I have no way of knowing if this applies to you, but if I was planning to reapply I would also take a close look at my research interests and the schools to which I've applied. You want to be sure the fit is right, because even exceptional applicants will be rejected if it's not. I'd spend the next year deeply researching programs, and their faculty, areas of expertise, resources etc. I'd also reevaluate my SOP, especially my proposed research, and ensure I've thought enough about the topic, methodology and historiography in which I want to intervene. IMO, you should make a spreadsheet and begin a column with each university's POIs, read their works, check out their current research interests etc, and if you find they aren't as good of a fit as initially believed, remove them from the list. Then move on to the department as a whole--are there professors outside your area doing interesting things methodologically or comparatively that you could note in an SOP as potential committee members? Then move to the university, does it have any notable resources (archives nearby, collections in the university library, etc). I personally deleted any program from the list if it didn't have at least 2 POIs with whom I could see myself working, but you need to figure out where the line is--I think as you're preparing an SOP, you should have a nascent dissertation committee in the POIs you highlight. And the key to fit is how you fit with the department: what does your project bring to the department? Where does your project fit with their areas of expertise? How does your project complement the interests of your POIs? So essentially, all that research is to figure out if a department can nurture your research, and the SOP describes how and where your project fits with that department, if that makes sense.
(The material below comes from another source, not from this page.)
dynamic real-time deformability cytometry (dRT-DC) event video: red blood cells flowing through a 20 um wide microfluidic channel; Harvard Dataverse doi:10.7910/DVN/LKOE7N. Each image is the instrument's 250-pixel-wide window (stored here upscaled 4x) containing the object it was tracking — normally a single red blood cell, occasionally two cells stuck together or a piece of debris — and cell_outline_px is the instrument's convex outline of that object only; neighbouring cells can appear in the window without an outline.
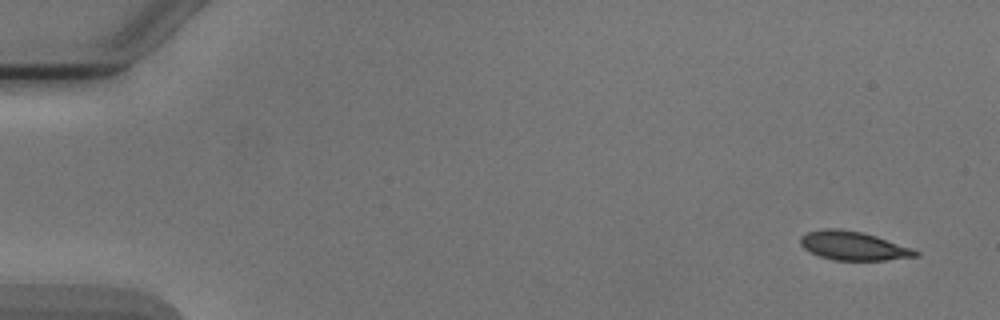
{"species": "Egyptian fruit bat (a non-hibernating species)", "species_latin": "Rousettus aegyptiacus", "temperature_condition": "cold", "stored_images_in_passage": 4, "camera_frame_rate_fps": 3000, "um_per_image_px": 0.085, "animal": {"sex": "male"}, "frame": {"image": 1, "passage_image": 1, "time_ms": 0.0, "image_size_px": [1000, 320], "cell_outline_px": [[920, 256], [884, 260], [832, 260], [820, 256], [804, 248], [800, 244], [800, 236], [808, 232], [828, 228], [840, 228], [860, 232], [876, 236], [912, 248], [920, 252]], "centroid_in_image_um": [72.54, 20.89], "position_along_channel_um": 12.5, "area_um2": 19.19}}
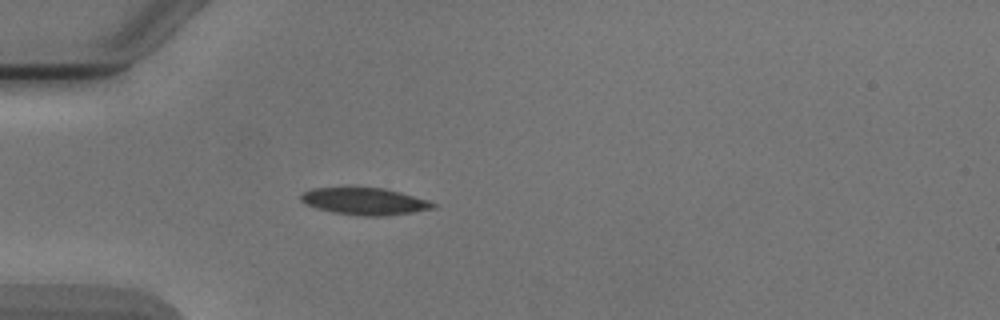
{"frame": {"image": 2, "passage_image": 4, "time_ms": 4.333, "image_size_px": [1000, 320], "cell_outline_px": [[436, 208], [412, 212], [384, 216], [360, 216], [332, 212], [316, 208], [304, 204], [300, 200], [300, 196], [304, 192], [312, 188], [384, 188], [400, 192], [428, 200], [436, 204]], "centroid_in_image_um": [30.98, 17.12], "position_along_channel_um": 54.0, "area_um2": 20.75}}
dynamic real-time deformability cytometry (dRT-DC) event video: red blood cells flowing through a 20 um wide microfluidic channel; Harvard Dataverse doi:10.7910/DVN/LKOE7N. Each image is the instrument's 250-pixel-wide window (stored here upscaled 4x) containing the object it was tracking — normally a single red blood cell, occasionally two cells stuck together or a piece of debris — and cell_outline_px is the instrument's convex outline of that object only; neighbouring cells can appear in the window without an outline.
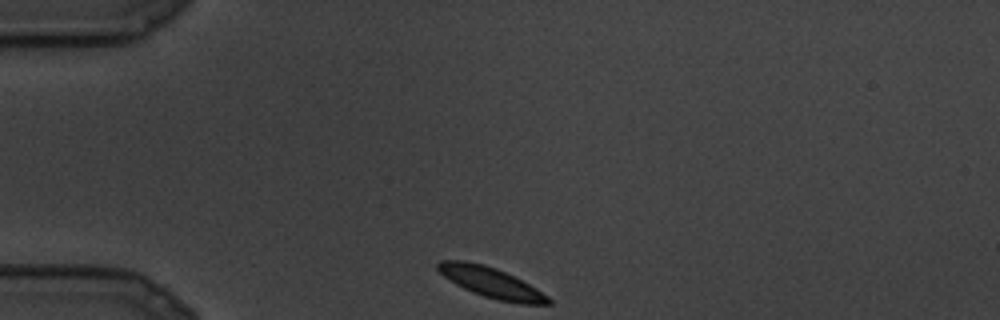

Best of luck! I'm looking forward to seeing at which PhD program you end up next season :)

Thanks for your advice and support, @ashiepoo72! I've become progressively more methodical over the years. This past year I was definitely as methodical as I've ever been although, to be sure, there were a few programs I applied to that were more aspirational than a good fit and I recognize that. However, a few programs were strong fits in the sense that there were POIs who'd said that they would be ready to work with me although even here, there were some missing parts and I worry that in trying to cast a wider net, I may be shooting myself in the foot (i.e. I was led to believe that my field of interest is too narrow and outdated because it focused on one nation's experience with nationalism so I broadened it by turning it into a comparative, transnational study). It's hard for me to tell if this was the right move because finding people to give me cold, hard feedback has been rare.

Nevertheless, thank you for your advice!